-- Opening Marker --

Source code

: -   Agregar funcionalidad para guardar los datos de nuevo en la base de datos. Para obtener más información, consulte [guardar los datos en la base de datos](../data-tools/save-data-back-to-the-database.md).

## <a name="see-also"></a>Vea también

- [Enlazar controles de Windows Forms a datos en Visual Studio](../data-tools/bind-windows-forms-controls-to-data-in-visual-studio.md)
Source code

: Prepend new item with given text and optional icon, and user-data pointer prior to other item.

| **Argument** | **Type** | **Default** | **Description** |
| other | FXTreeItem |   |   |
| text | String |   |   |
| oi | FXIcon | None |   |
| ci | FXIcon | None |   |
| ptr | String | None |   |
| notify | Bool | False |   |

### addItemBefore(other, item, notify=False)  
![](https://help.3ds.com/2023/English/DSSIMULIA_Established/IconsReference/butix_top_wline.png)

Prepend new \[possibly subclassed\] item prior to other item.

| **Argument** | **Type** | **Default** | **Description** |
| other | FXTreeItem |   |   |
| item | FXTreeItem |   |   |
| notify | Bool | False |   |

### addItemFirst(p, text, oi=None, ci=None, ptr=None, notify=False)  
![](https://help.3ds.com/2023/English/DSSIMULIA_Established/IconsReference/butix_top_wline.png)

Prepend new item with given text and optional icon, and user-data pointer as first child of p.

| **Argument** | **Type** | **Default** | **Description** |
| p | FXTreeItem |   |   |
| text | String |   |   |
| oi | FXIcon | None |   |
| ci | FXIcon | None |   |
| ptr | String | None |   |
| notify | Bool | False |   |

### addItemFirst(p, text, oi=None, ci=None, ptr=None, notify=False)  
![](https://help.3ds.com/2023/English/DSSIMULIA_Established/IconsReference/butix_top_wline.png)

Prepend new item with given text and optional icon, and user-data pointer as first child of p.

-- Closing Marker --

• Aim of the task: How many of the lines in the material hold the word "other"? Give that number alone.

• Written answer: 5